*GIVEN TEXT*

----

On Being "In the Know"

Thursday, December 01, 2011

When I was young, I would sometimes encounter ads in such popular publications as comic books, Reader's Digest, or The National Enquirer that purported to help people achieve some type of goal by means of special knowledge that not everyone is privy to. Usually, these would have titles like, "Advice Your Stockbroker Doesn't Want You to Hear," or, "Score with Women Using Lance Conway's Exclusive Seduction Method."

You get the idea: It's not just that someone can benefit from learning specialized knowledge, but that this knowledge is, in some way, impossible for ordinary mortals to obtain without special insight -- or access to someone with such insight. One way to begin seeing that this un-integrated view of knowledge is wrong, at least regarding financial advice, is to ask a question like this: "If this guy is making such a killing, why is he wasting his valuable time giving seminars?"

It is no accident that the publications that carry such ads also feature a heaping helping of ads that look even more blatantly ridiculous, at least to an active mind. The fact is that it doesn't take psychic powers to see why a self-proclaimed psychic would feel the need to advertise in media consumed by people who don't really understand what knowledge is, or how to acquire it. Absent rational epistemological standards, the only alternative a mark -- I mean, a customer -- will see is uncertainty about everything vs. (essentially) mystical insight. Such minds are non-conceptual, and, therefore, not in the habit of checking claims against reality. Not all such ads are explicitly mystical, nor are most people consistent mystics, but that is the view of knowledge that infects the thinking of so many, and makes it possible for people to generate an income by pretending to know things.

An interesting article about the "mental gymnastics" required of someone with a high security clearance reminded me of those kinds of ads and the view of knowledge they embody and depend upon. There are some grains of truth to the article -- I would imagine that one would have to be on guard against arrogance, and ever-mindful of keeping secrets, for example. However, I disagree that having a high security clearance would necessarily lead one to adopt all of the attitudes the article implies.

That said, here is what reminded me of all those psychic ads I used to see:

In the meantime it will have become very hard for you to learn from anybody who doesn't have these clearances. Because you'll be thinking as you listen to them: "What would this man be telling me if he knew what I know? Would he be giving me the same advice, or would it totally change his predictions and recommendations?" And that mental exercise is so torturous that after a while you give it up and just stop listening. I've seen this with my superiors, my colleagues....and with myself.

... You'll give up trying to assess what he has to say. The danger is, you'll become something like a moron. You'll become incapable of learning from most people in the world, no matter how much experience they may have in their particular areas that may be much greater than yours.

----

*LISTED ENTRIES*
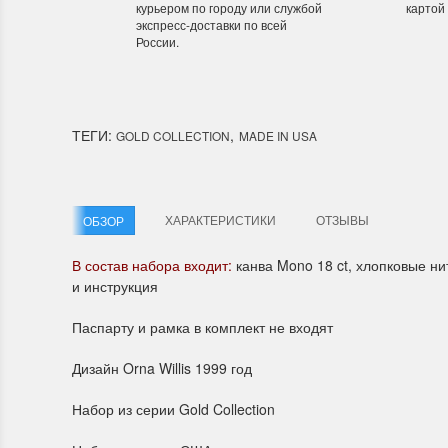
курьером по городу или службой
картой
экспресс-доставки по всей
России.
Летние Скидки
Раритет
!! СКИДКА 20% ‼️ с 1 до 3 июня в честь
На сайте п
первого летнего дня Чудетство...
американско
ТЕГИ:
,
GOLD COLLECTION
MADE IN USA
ПОДРОБНЕЕ
ПОДРОБН
Анастасия Туманова
Анастас
ХАРАКТЕРИСТИКИ
ОТЗЫВЫ
ОБЗОР
1 июня 2024 11:29
22 мая 20
В состав набора входит:
канва Mono 18 ct, хлопковые н
и инструкция
Паспарту и рамка в комплект не входят
Дизайн Orna Willis 1999 год
Набор из серии Gold Collection
Dimensions 35231 Willow
D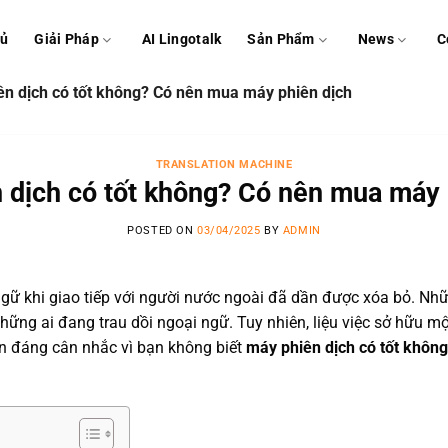
hủ
Giải Pháp
AI Lingotalk
Sản Phẩm
News
C
n dịch có tốt không? Có nên mua máy phiên dịch
TRANSLATION MACHINE
 dịch có tốt không? Có nên mua máy 
POSTED ON
03/04/2025
BY
ADMIN
ữ khi giao tiếp với người nước ngoài đã dần được xóa bỏ. Những t
ững ai đang trau dồi ngoại ngữ. Tuy nhiên, liệu việc sở hữu mộ
họn đáng cân nhắc vì bạn không biết
máy phiên dịch có tốt không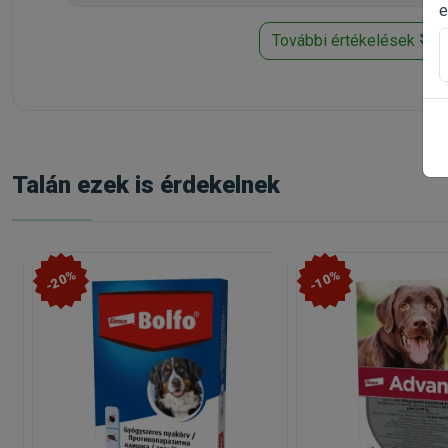
szőnyegeket és lakberendezési tárgyakat - ezeket töm
e
megfelelő rovarirtókkal kezelni, továbbá rendszeresen 
További értékelések
Az állatok kezelését végző személyre vonatkozó külö
A készítmény nyálkahártya- és szemirritációt okozhat, e
A rovarölő szerekre vagy alkoholra ismerten túlérzéke
rácsepegtető oldattal. Körültekintően meg kell előzni, h
megtörténik, szappannal és vízzel kezet kell mosni.
Talán ezek is érdekelnek
Ha az oldat véletlenül a szembe került, tiszta vízzel gon
A készítmény használata után kezet kell mosni.
Amíg az alkalmazás helye meg nem száradt, addig a ke
engedni játszani velük. Ennél fogva ajánlott az állat
-20%
-10%
hagyni, hogy a kezelt állatok a gazdájukkal (legfőképp
A kezelés alatt nem szabad dohányozni, enni és inni.
Mellékhatások (gyakorisága és súlyossága):
Lenyalás esetén rövid ideig tartó nyálzás léphet fel, fő
mellékhatások közül az alkalmazás helyén fellépő átmene
viszketésről, bőrpírról) és testszerte jelentkező viszk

----

*TASK PROMPT*
Answer these questions from the essay on being "in the know":
(a) In which publications does the writer recall seeing the ads as a youngster?
(b) What question does the writer propose asking to see that the view of knowledge behind such financial advice is wrong?
(c) In the quoted passage, what will a person with these clearances become incapable of?
The material placed after the essay is separate from it and unrelated.

*ANSWER TO THE PROBLEM*
(a) Comic books, Reader's Digest, and The National Enquirer.
(b) "If this guy is making such a killing, why is he wasting his valuable time giving seminars?"
(c) Learning from most people in the world, no matter how much experience they may have in their particular areas.